* [WHAT NEEDS TO BE DONE] Under this line are records; the part from the line containing "f_number: 4.3" through the line containing "vfov_deg: 22.6" should be repeated exactly. Please exclude pictures.

++++ EXTRACTED ENTRIES ++++

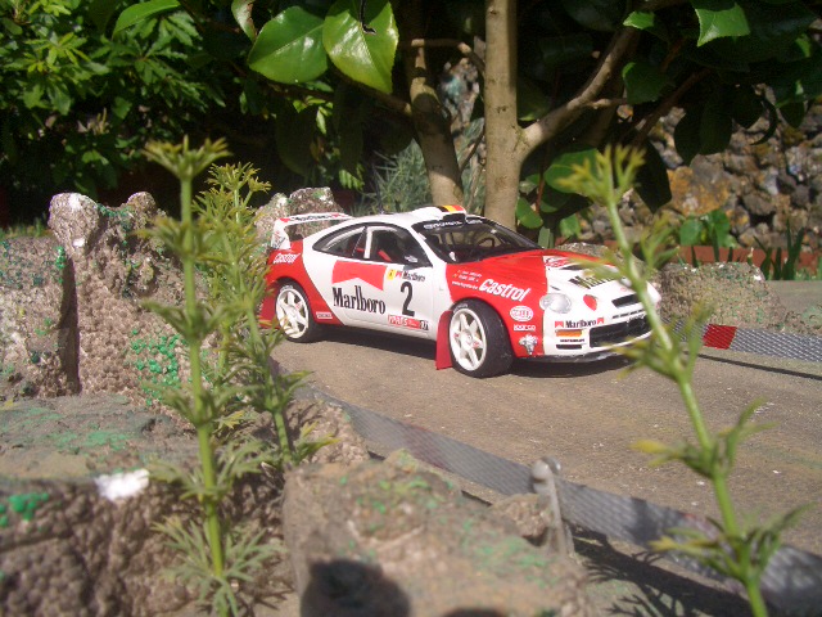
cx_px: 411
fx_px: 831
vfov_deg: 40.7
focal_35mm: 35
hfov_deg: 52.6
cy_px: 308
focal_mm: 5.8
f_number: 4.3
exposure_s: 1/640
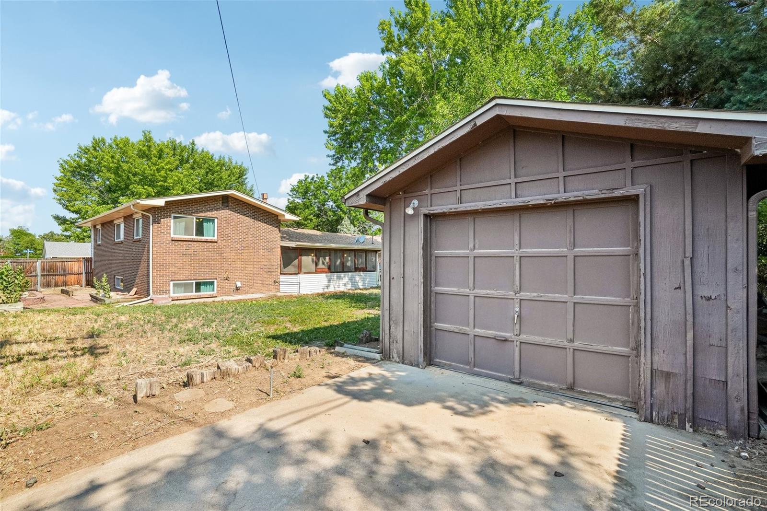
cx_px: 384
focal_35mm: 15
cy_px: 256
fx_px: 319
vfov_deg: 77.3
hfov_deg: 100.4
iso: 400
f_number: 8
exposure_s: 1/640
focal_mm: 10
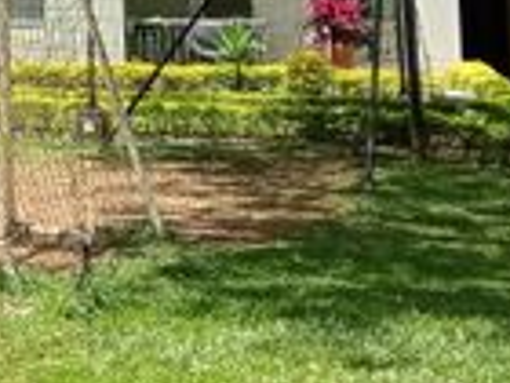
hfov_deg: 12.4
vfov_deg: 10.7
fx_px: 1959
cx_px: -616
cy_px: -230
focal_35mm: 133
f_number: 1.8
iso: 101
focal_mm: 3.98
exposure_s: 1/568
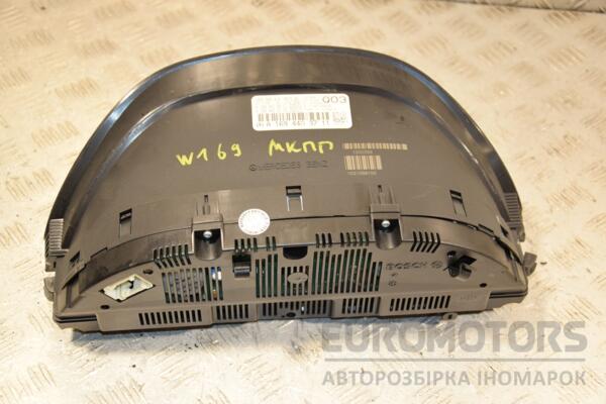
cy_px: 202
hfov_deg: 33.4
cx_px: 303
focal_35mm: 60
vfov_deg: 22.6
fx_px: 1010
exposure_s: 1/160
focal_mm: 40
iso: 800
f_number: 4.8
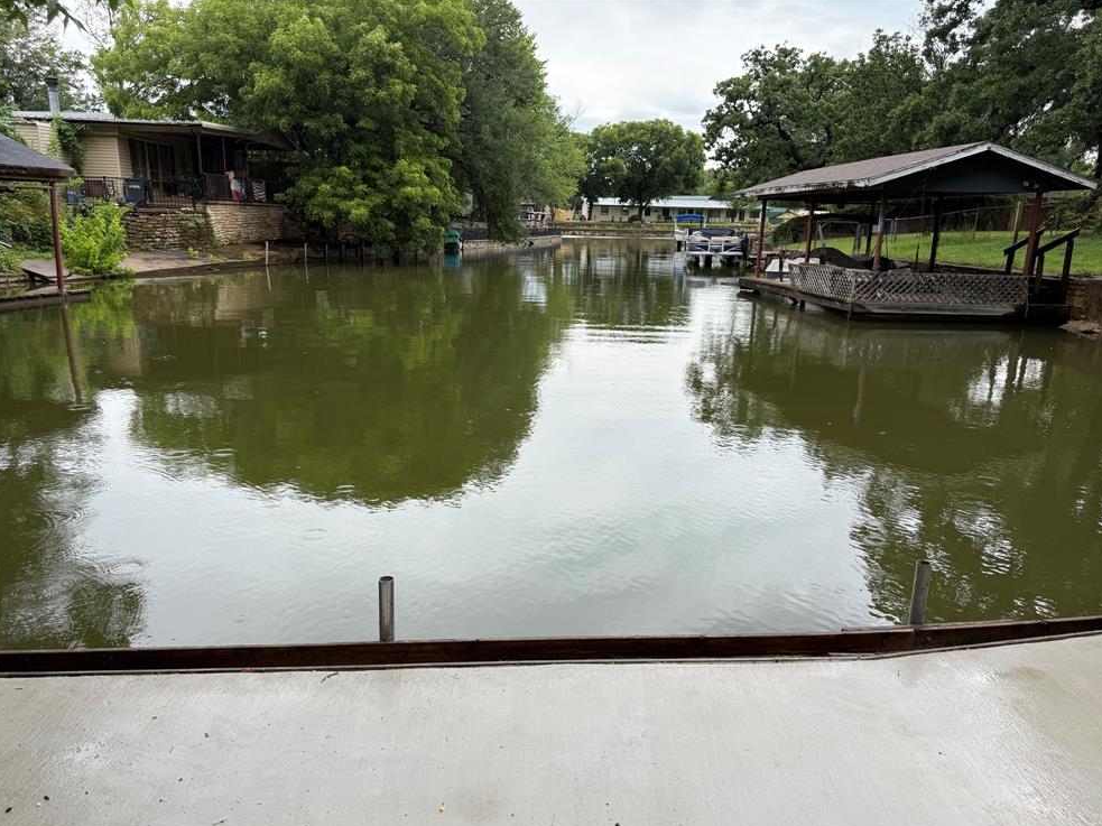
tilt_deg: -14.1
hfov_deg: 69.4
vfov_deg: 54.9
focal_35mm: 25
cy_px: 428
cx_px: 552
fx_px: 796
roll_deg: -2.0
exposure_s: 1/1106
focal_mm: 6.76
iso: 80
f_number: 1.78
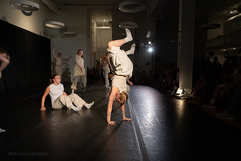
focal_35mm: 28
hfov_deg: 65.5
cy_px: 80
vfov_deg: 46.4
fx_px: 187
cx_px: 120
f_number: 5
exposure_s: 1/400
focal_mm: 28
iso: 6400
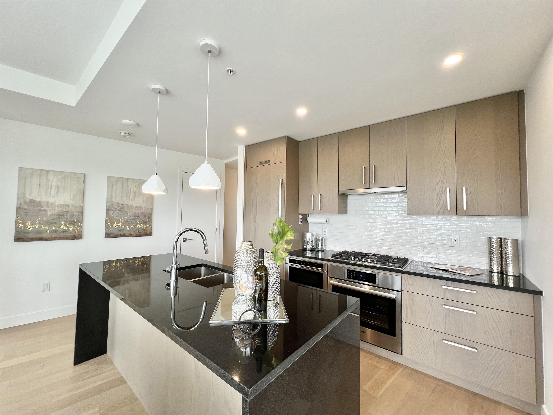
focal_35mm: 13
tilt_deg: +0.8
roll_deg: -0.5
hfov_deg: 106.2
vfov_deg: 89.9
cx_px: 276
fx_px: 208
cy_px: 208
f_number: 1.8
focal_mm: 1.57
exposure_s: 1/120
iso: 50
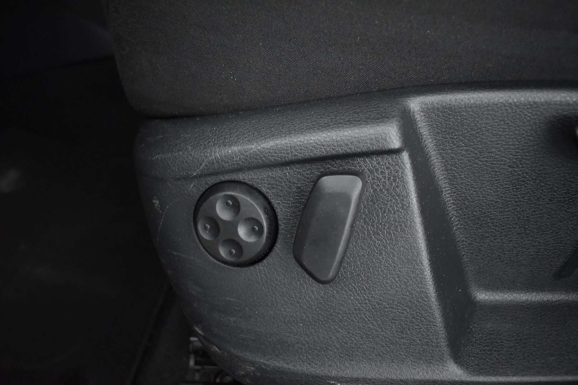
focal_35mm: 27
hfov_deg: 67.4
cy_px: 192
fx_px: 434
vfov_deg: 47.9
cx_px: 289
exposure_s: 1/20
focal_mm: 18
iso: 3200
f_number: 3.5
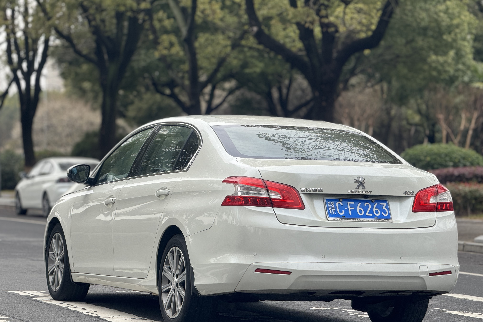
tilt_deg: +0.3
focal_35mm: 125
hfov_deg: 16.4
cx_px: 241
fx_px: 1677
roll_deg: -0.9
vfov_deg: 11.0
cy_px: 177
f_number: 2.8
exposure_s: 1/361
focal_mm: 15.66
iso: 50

++++
++++ EXTRACTED ENTRIES ++++

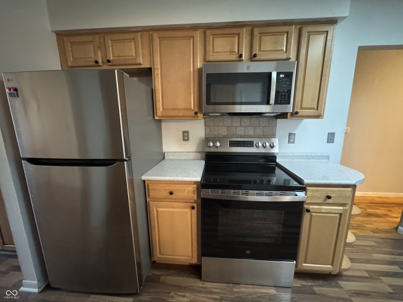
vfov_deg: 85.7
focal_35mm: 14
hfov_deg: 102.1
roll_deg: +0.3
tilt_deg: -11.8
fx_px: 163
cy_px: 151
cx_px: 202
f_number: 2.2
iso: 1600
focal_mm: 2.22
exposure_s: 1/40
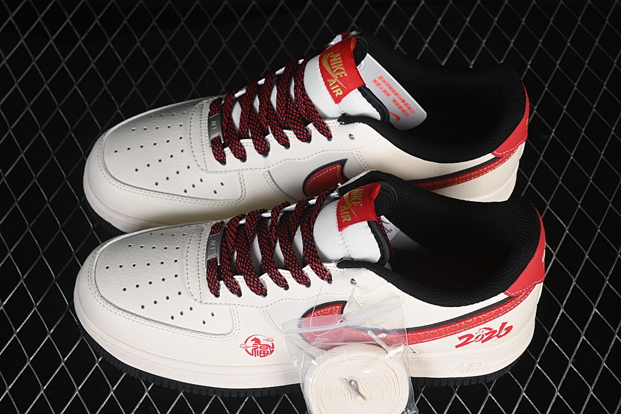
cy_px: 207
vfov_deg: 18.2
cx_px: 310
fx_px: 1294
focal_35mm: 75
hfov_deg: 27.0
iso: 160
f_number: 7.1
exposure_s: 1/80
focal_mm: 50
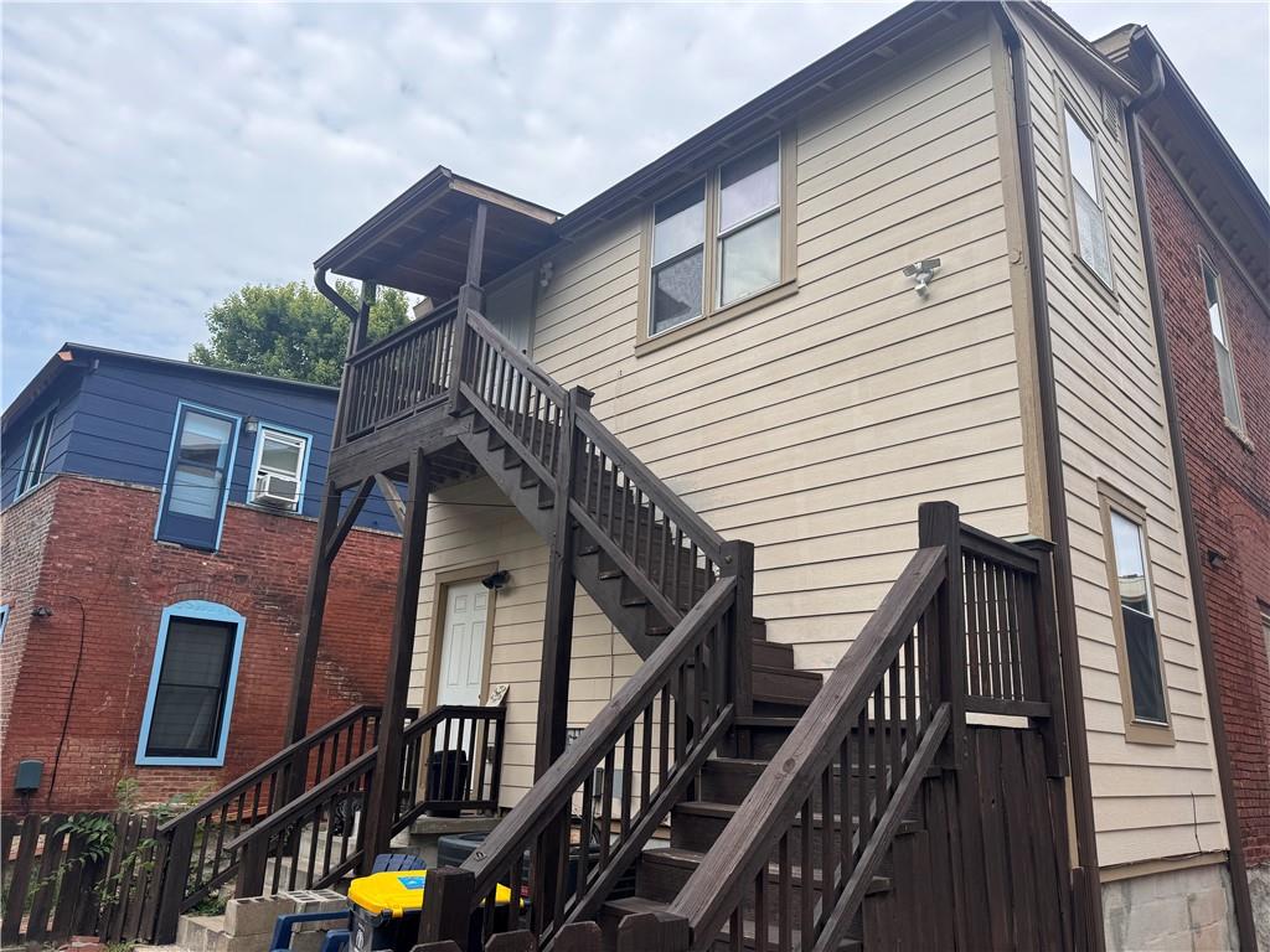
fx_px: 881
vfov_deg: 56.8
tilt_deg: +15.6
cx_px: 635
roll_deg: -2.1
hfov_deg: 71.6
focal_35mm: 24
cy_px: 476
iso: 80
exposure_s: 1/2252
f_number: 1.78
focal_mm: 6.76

++++

* [WORKED SOLUTION]
f_number: 4.3
exposure_s: 1/640
cx_px: 384
focal_35mm: 15
cy_px: 256
fx_px: 319
vfov_deg: 77.3
hfov_deg: 100.4
iso: 400
f_number: 8
exposure_s: 1/640
focal_mm: 10
hfov_deg: 12.4
vfov_deg: 10.7
fx_px: 1959
cx_px: -616
cy_px: -230
focal_35mm: 133
f_number: 1.8
iso: 101
focal_mm: 3.98
exposure_s: 1/568
cy_px: 202
hfov_deg: 33.4
cx_px: 303
focal_35mm: 60
vfov_deg: 22.6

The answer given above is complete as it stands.